Na tarde de sexta-feira, três policiais e nove jovens, alguns menores de idade, morreram asfixiados quando os freqüentadores de uma discoteca tentaram fugir do local para não serem presos pela Polícia.

As autoridades estiveram na discoteca News Divine, em um bairro do norte da capital mexicana, para investigar diversas denúncias de venda de bebidas alcoólicas a menores de idade.

O prefeito cobrou do Ministério Público uma investigação do incidente na casa noturna e se comprometeu a aplicar a lei na hora de punir os responsáveis pela tragédia.

"Em primeiro lugar, os servidores públicos que executaram a operação, porque, pela informação que tenho disponível, houve erros graves", disse o chefe de Governo.

Ebrard declarou que, desde ontem à noite, funcionários diretamente envolvidos no ocorrido foram afastados de seus cargos.

O prefeito também disse que serão investigados todos os servidores que permitiram o funcionamento do estabelecimento, que, segundo afirmou, não devia realizar eventos para menores de idade.

Ebrard declarou que punirá os organizadores do evento, que atuaram com "irresponsabilidade e fora da lei".

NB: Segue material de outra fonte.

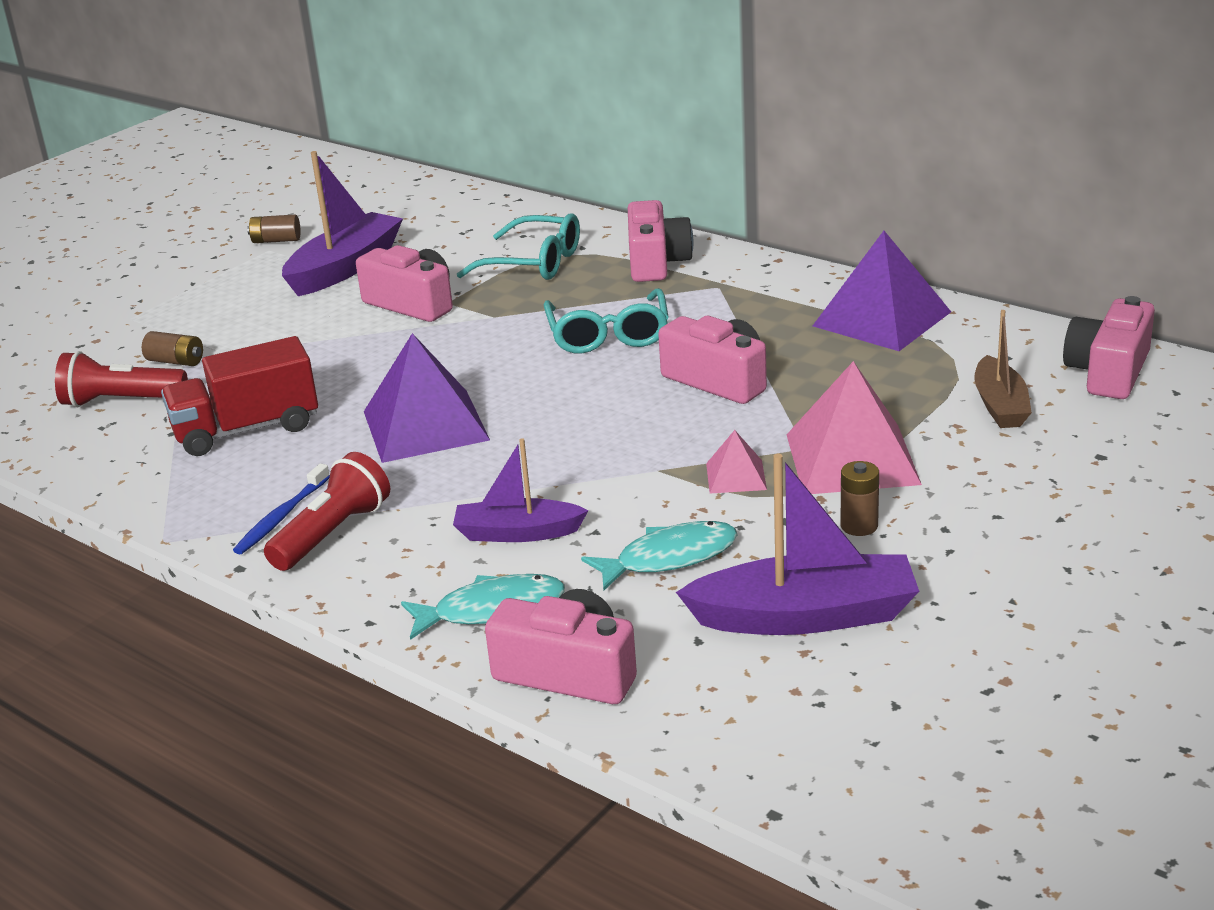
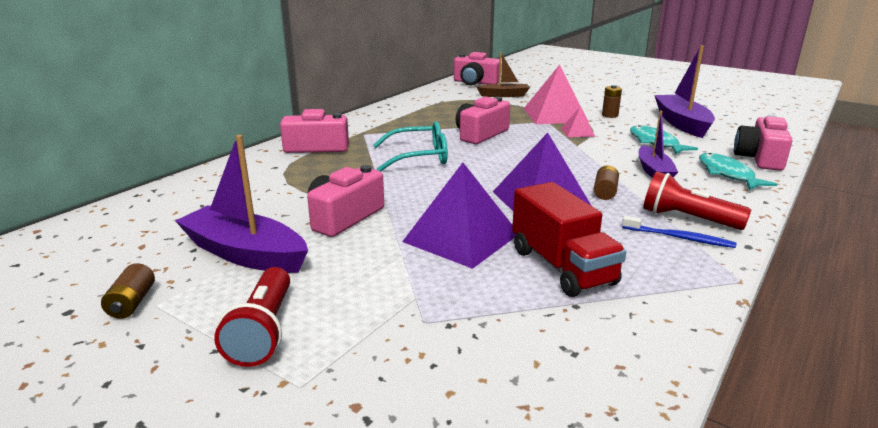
camera: 95 degrees left, 5 degrees down
red flashlight [55,351,188,407] -> red flashlight moved to [214,267,290,367]
brown battery [142,331,203,366] -> brown battery moved to [594,165,619,200]
turquoise glasses [457,213,580,280] -> none
purple pyramid [813,231,951,351] -> purple pyramid moved to [402,163,516,269]

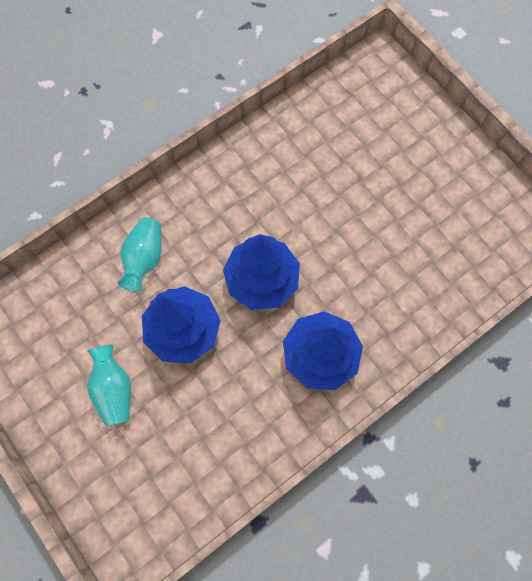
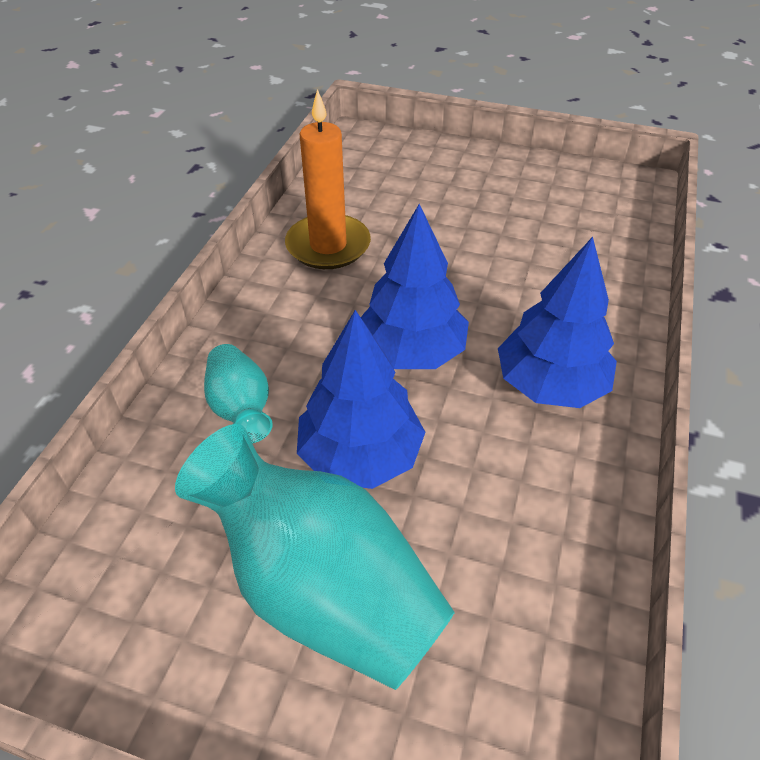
camera: 35 degrees left, 25 degrees down
turquoise vase [87,344,131,426] -> turquoise vase [175,424,455,690], size x1.98
none -> orange candle [285,89,371,269]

O chefe da Polícia da capital, Joel Ortega, disse que a fuga precipitada que causou as mortes foi provocada pelo dono do estabelecimento, que anunciou a presença dos policiais pelo microfone e avisou que os jovens seriam detidos.

O prefeito pediu à Comissão de Direitos Humanos da Cidade do México que participe das investigações para garantir que esta seja "transparente, imparcial e justa".

"A verdade será esclarecida e a lei será aplicada para que não haja impunidade", afirmou Ebrard.

A discoteca fica em uma casa de dois andares e não tem saídas de emergência. EFE.